Sul fronte geopolitico, Israele è scivolato dalla solidarietà iniziale a un isolamento alimentato anche dall’assenza di una rotta credibile per “il giorno dopo” a Gaza. La guerra macina costi e delegittimazione, tra riconoscimenti statuali pro-palestinesi e dossier giudiziari che trasformano il conflitto in materia penale internazionale. Ne risulta una potenza militare di prim’ordine incastonata in una cornice esterna più ostile e confusa.
La relazione con gli Stati Uniti resta l’àncora, ma un’àncora trascurata non salva nessuno. La cooperazione è intensa; eppure l’erosione bipartisan avanza, corrosa da polarizzazioni speculari e da una retorica interna israeliana che offre bersagli facili. Paradossalmente l’indicatore verso Washington migliora mentre si assottiglia il margine di manovra politica: combinazione efficace sul piano operativo, fragile su quello del consenso.

** Informazioni riportate **
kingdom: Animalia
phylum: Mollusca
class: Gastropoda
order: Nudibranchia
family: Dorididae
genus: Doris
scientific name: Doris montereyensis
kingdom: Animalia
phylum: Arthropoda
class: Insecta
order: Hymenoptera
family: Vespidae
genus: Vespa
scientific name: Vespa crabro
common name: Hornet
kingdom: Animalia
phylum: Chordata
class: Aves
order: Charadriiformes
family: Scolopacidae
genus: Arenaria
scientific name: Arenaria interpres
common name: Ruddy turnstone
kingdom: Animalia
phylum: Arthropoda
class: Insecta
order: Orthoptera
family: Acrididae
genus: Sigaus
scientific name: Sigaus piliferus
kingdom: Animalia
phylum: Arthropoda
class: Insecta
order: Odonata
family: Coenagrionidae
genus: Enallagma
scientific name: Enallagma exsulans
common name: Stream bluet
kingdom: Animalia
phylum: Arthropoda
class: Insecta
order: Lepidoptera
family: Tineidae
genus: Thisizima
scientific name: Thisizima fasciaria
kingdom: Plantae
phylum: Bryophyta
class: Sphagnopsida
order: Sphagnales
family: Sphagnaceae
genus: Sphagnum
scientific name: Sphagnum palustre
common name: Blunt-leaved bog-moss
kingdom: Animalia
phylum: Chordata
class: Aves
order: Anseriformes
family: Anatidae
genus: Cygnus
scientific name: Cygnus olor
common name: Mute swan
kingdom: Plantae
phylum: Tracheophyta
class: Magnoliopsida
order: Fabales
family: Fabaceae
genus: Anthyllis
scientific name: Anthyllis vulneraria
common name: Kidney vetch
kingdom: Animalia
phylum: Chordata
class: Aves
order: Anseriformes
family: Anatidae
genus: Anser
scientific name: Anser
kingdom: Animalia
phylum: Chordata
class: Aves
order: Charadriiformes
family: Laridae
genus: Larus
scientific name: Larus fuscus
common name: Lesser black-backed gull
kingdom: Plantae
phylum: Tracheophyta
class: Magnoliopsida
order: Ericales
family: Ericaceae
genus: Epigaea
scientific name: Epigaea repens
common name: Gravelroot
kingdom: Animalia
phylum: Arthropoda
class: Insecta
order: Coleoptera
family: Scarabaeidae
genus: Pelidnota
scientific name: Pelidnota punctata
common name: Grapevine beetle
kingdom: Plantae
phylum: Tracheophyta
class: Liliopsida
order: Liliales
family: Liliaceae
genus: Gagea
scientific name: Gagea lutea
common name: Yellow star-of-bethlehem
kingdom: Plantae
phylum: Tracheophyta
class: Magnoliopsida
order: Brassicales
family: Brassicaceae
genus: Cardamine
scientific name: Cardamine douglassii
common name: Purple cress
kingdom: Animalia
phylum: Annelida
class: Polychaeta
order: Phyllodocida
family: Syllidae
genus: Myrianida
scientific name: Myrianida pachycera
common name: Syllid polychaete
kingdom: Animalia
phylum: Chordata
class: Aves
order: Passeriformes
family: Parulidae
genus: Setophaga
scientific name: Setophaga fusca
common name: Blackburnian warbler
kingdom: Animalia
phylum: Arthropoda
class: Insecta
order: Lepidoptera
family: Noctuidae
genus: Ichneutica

** Compiti **
**A)** Rispondi alle domande seguenti sul testo su Israele:
(i) Secondo il testo, da che cosa è alimentato anche l'isolamento di Israele?
(ii) Quale relazione viene definita "l'àncora"?
(iii) Come viene giudicata la combinazione tra l'indicatore verso Washington che migliora e il margine di manovra politica che si assottiglia?
**B)** Trascrivi il passo del testo su Israele che comincia con "La relazione con" e prosegue fino a "quello del consenso." incluso.
**C)** Riprendi il testo su Israele e sulla sua posizione internazionale e proseguilo dopo l'ultima frase riportata.

** Risposte **
**A)**
(i) Dall'assenza di una rotta credibile per "il giorno dopo" a Gaza.
(ii) La relazione con gli Stati Uniti.
(iii) Efficace sul piano operativo, fragile su quello del consenso.

**B)**
La relazione con gli Stati Uniti resta l’àncora, ma un’àncora trascurata non salva nessuno. La cooperazione è intensa; eppure l’erosione bipartisan avanza, corrosa da polarizzazioni speculari e da una retorica interna israeliana che offre bersagli facili. Paradossalmente l’indicatore verso Washington migliora mentre si assottiglia il margine di manovra politica: combinazione efficace sul piano operativo, fragile su quello del consenso.

**C)**
La resilienza è la spia che lampeggia. Da un lato l’escalation dell’antisemitismo in Occidente, che traveste vecchi veleni con linguaggi nuovi; dall’altro la lawfare, l’uso strategico del diritto come strumento di guerra politica. La somma di odio sociale e assedio legale non colpisce solo l’immagine di Israele: mette a rischio mobilità, sicurezza delle comunità in diaspora e libertà d’azione dell’intero sistema.
La coesione, ricomposta nel trauma, si è di nuovo incrinata. La leva per gli haredim riapre ferite sulla ripartizione degli oneri, mentre la gestione degli ostaggi, la strategia di guerra e l’assenza di un orizzonte politico alimentano diffidenza e risentimento. Una democrazia può reggere guerre lunghe, ma non senza regole condivise.
Se la demografia regge, la fuoriuscita — anche temporanea — di segmenti laici e giovani sottrae capitale umano ai circuiti dell’innovazione. È un’emorragia lenta che indebolisce muscoli cruciali per il futuro.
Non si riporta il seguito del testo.